-- Opening Marker --
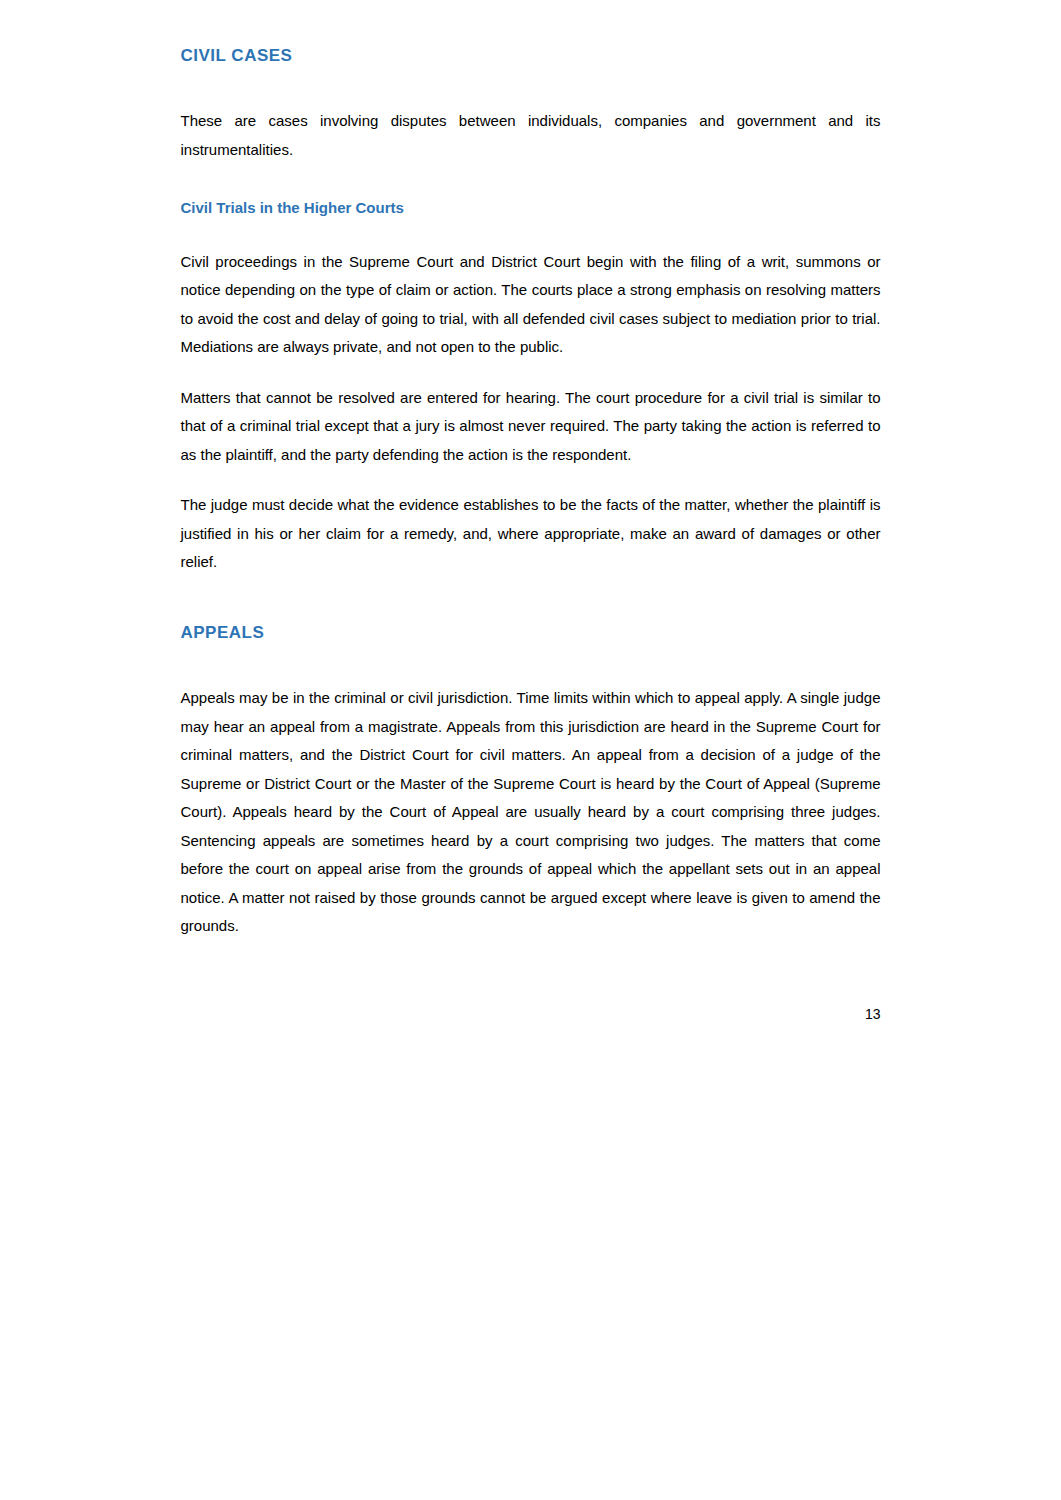CIVIL CASES
These are cases involving disputes between individuals, companies and government and its instrumentalities.
Civil Trials in the Higher Courts
Civil proceedings in the Supreme Court and District Court begin with the filing of a writ, summons or notice depending on the type of claim or action. The courts place a strong emphasis on resolving matters to avoid the cost and delay of going to trial, with all defended civil cases subject to mediation prior to trial. Mediations are always private, and not open to the public.
Matters that cannot be resolved are entered for hearing. The court procedure for a civil trial is similar to that of a criminal trial except that a jury is almost never required. The party taking the action is referred to as the plaintiff, and the party defending the action is the respondent.
The judge must decide what the evidence establishes to be the facts of the matter, whether the plaintiff is justified in his or her claim for a remedy, and, where appropriate, make an award of damages or other relief.
APPEALS
Appeals may be in the criminal or civil jurisdiction. Time limits within which to appeal apply. A single judge may hear an appeal from a magistrate. Appeals from this jurisdiction are heard in the Supreme Court for criminal matters, and the District Court for civil matters. An appeal from a decision of a judge of the Supreme or District Court or the Master of the Supreme Court is heard by the Court of Appeal (Supreme Court). Appeals heard by the Court of Appeal are usually heard by a court comprising three judges. Sentencing appeals are sometimes heard by a court comprising two judges. The matters that come before the court on appeal arise from the grounds of appeal which the appellant sets out in an appeal notice. A matter not raised by those grounds cannot be argued except where leave is given to amend the grounds.
13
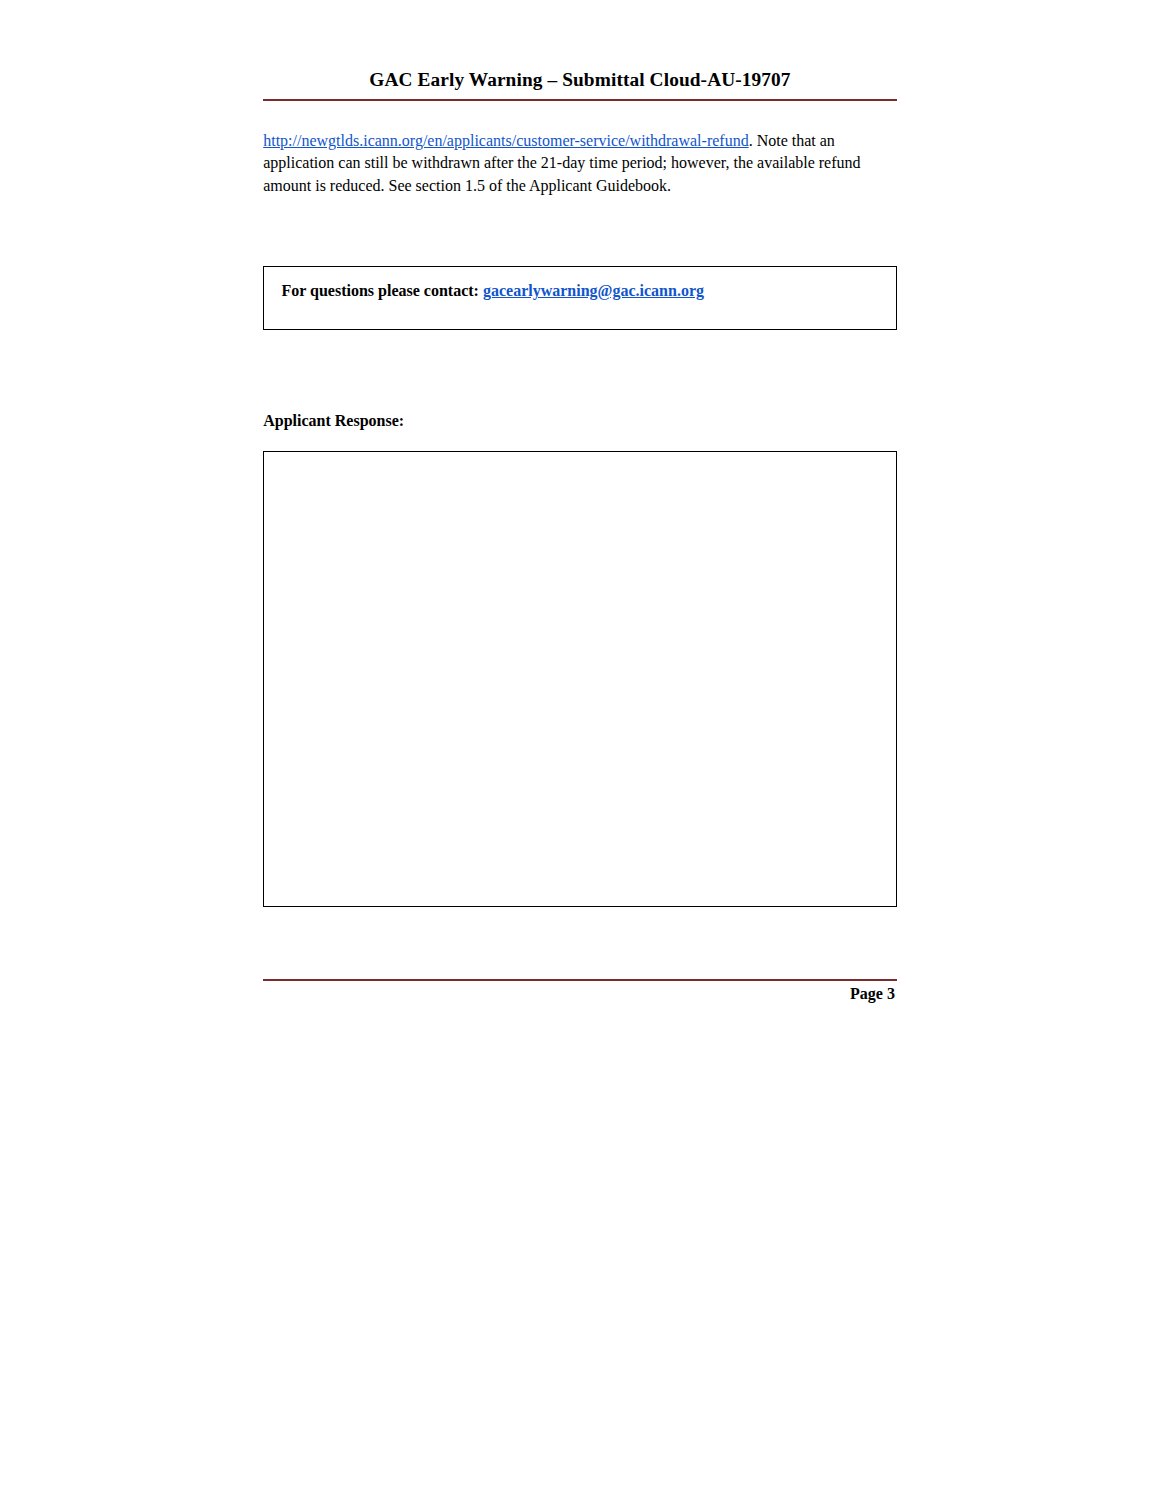GAC Early Warning – Submittal Cloud-AU-19707
http://newgtlds.icann.org/en/applicants/customer-service/withdrawal-refund. Note that an application can still be withdrawn after the 21-day time period; however, the available refund amount is reduced. See section 1.5 of the Applicant Guidebook.
For questions please contact: gacearlywarning@gac.icann.org
Applicant Response:
Page 3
-- Closing Marker --
| PROBLEM DESCRIPTION |
Your reply should be the entries above, repeated exactly and free of pictures.

| EXPECTED ANSWER |
CIVIL CASES
These are cases involving disputes between individuals, companies and government and its instrumentalities.
Civil Trials in the Higher Courts
Civil proceedings in the Supreme Court and District Court begin with the filing of a writ, summons or notice depending on the type of claim or action. The courts place a strong emphasis on resolving matters to avoid the cost and delay of going to trial, with all defended civil cases subject to mediation prior to trial. Mediations are always private, and not open to the public.
Matters that cannot be resolved are entered for hearing. The court procedure for a civil trial is similar to that of a criminal trial except that a jury is almost never required. The party taking the action is referred to as the plaintiff, and the party defending the action is the respondent.
The judge must decide what the evidence establishes to be the facts of the matter, whether the plaintiff is justified in his or her claim for a remedy, and, where appropriate, make an award of damages or other relief.
APPEALS
Appeals may be in the criminal or civil jurisdiction. Time limits within which to appeal apply. A single judge may hear an appeal from a magistrate. Appeals from this jurisdiction are heard in the Supreme Court for criminal matters, and the District Court for civil matters. An appeal from a decision of a judge of the Supreme or District Court or the Master of the Supreme Court is heard by the Court of Appeal (Supreme Court). Appeals heard by the Court of Appeal are usually heard by a court comprising three judges. Sentencing appeals are sometimes heard by a court comprising two judges. The matters that come before the court on appeal arise from the grounds of appeal which the appellant sets out in an appeal notice. A matter not raised by those grounds cannot be argued except where leave is given to amend the grounds.
13
GAC Early Warning – Submittal Cloud-AU-19707
http://newgtlds.icann.org/en/applicants/customer-service/withdrawal-refund. Note that an application can still be withdrawn after the 21-day time period; however, the available refund amount is reduced. See section 1.5 of the Applicant Guidebook.
For questions please contact: gacearlywarning@gac.icann.org
Applicant Response:
Page 3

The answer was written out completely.